TASK TO CARRY OUT: Copy the entries below exactly. Images do not belong in the copy.

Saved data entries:

# # # #

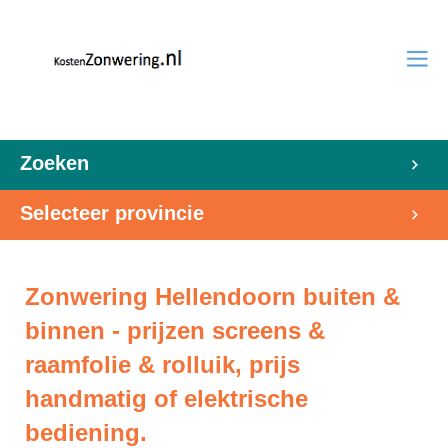
Zoeken
Selecteer provincie
Zonwering Hellendoorn buiten &
binnen - prijzen screens &
raamfolie & rolluik, prijs
handmatig of elektrische
bediening.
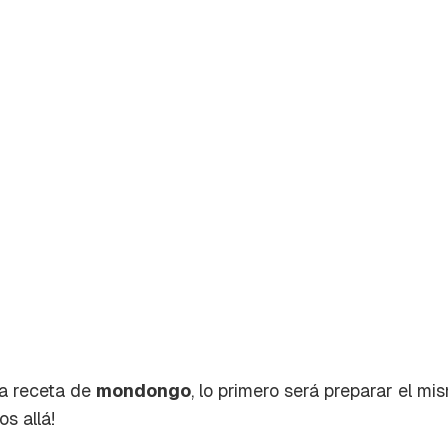
a receta de
mondongo
, lo primero será preparar el 
os allá!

# # # #

THE COMPLETED TASK:
Zoeken
Selecteer provincie
Zonwering Hellendoorn buiten &
binnen - prijzen screens &
raamfolie & rolluik, prijs
handmatig of elektrische
bediening.
a receta de
mondongo
, lo primero será preparar el 
os allá!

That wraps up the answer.